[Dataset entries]
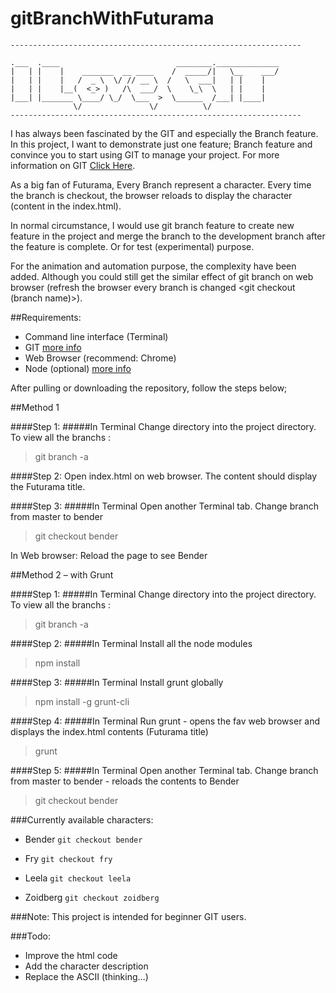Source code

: # gitBranchWithFuturama

    -----------------------------------------------------------------

    .___  .____                          ________.______________
    |   | |    |    _______  __ ____    /  _____/|   \__    ___/
    |   | |    |   /  _ \  \/ // __ \  /   \  ___|   | |    |   
    |   | |    |__(  <_> )   /\  ___/  \    \_\  \   | |    |   
    |___| |_______ \____/ \_/  \___  >  \______  /___| |____|   
                  \/               \/          \/               
    -----------------------------------------------------------------



I has always been fascinated by the GIT and especially the Branch feature. In this project, I want to demonstrate just one feature; Branch feature and convince you to start using GIT to manage your project. For more information on GIT [Click Here](http://git-scm.com/docs/git-branch).

As a big fan of Futurama, Every Branch represent a character. Every time the branch is checkout, the browser reloads to display the character (content in the index.html).

In normal circumstance, I would use git branch feature to create new feature in the project and merge the branch to the development branch after the feature is complete. Or for test (experimental) purpose.

For the animation and automation purpose, the complexity have been added. Although you could still get the similar effect of git branch on web browser (refresh the browser every branch is changed <git checkout (branch name)>).


##Requirements:
- Command line interface (Terminal)
- GIT [more info](http://git-scm.com/)
- Web Browser (recommend: Chrome)
- Node (optional) [more info](https://nodejs.org/)

After pulling or downloading the repository, follow the steps below;

##Method 1

####Step 1:
#####In Terminal
Change directory into the project directory. To view all the branchs :
>git branch -a 

####Step 2:
Open index.html on web browser. The content should display the Futurama title.

####Step 3:
#####In Terminal
Open another Terminal tab.
Change branch from master to bender 
>git checkout bender

In Web browser:
Reload the page to see Bender

##Method 2 – with Grunt

####Step 1:
#####In Terminal
Change directory into the project directory. To view all the branchs :
>git branch -a 

####Step 2:
#####In Terminal
Install all the node modules 
>npm install

####Step 3:
#####In Terminal
Install grunt globally 
>npm install -g grunt-cli

####Step 4:
#####In Terminal
Run grunt - opens the fav web browser and displays the index.html contents (Futurama title) 
>grunt

####Step 5:
#####In Terminal
Open another Terminal tab.
Change branch from master to bender - reloads the contents to Bender
>git checkout bender

###Currently available characters:
* Bender 
    `git checkout bender`

* Fry 
    `git checkout fry`

* Leela 
    `git checkout leela`

* Zoidberg 
    `git checkout zoidberg`

###Note:
This project is intended for beginner GIT users. 

###Todo:
* Improve the html code
* Add the character description
* Replace the ASCII (thinking…)
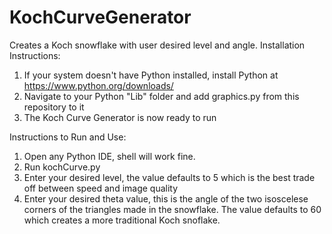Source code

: # KochCurveGenerator
Creates a Koch snowflake with user desired level and angle.
Installation Instructions:

1. If your system doesn't have Python installed, install Python at https://www.python.org/downloads/
2. Navigate to your Python "Lib" folder and add graphics.py from this repository to it
3. The Koch Curve Generator is now ready to run


Instructions to Run and Use:

1. Open any Python IDE, shell will work fine.
2. Run kochCurve.py
3. Enter your desired level, the value defaults to 5 which is the best trade off between speed and image quality
4. Enter your desired theta value, this is the angle of the two isoscelese corners of the triangles made in the snowflake. The value defaults to 60 which creates a more traditional Koch snoflake.

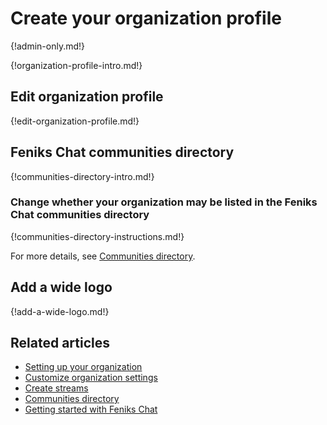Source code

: # Create your organization profile

{!admin-only.md!}

{!organization-profile-intro.md!}

## Edit organization profile

{!edit-organization-profile.md!}

## Feniks Chat communities directory

{!communities-directory-intro.md!}

### Change whether your organization may be listed in the Feniks Chat communities directory

{!communities-directory-instructions.md!}

For more details, see [Communities directory](/help/communities-directory).

## Add a wide logo

{!add-a-wide-logo.md!}

## Related articles

* [Setting up your organization](/help/getting-your-organization-started-with-zulip)
* [Customize organization settings](/help/customize-organization-settings)
* [Create streams](/help/create-streams)
* [Communities directory](/help/communities-directory)
* [Getting started with Feniks Chat](/help/getting-started-with-zulip)
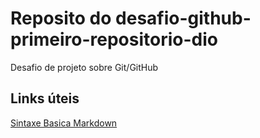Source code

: # Reposito do desafio-github-primeiro-repositorio-dio
Desafio de projeto sobre Git/GitHub

## Links úteis 
[Sintaxe Basica Markdown](https://www.markdownguide.org/basic-syntax/)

TASK STATEMENT ▸
Copy out every line in the records where the word "feature" is found.

EXERCISE RESPONSE ▸
I has always been fascinated by the GIT and especially the Branch feature. In this project, I want to demonstrate just one feature; Branch feature and convince you to start using GIT to manage your project. For more information on GIT [Click Here](http://git-scm.com/docs/git-branch).
In normal circumstance, I would use git branch feature to create new feature in the project and merge the branch to the development branch after the feature is complete. Or for test (experimental) purpose.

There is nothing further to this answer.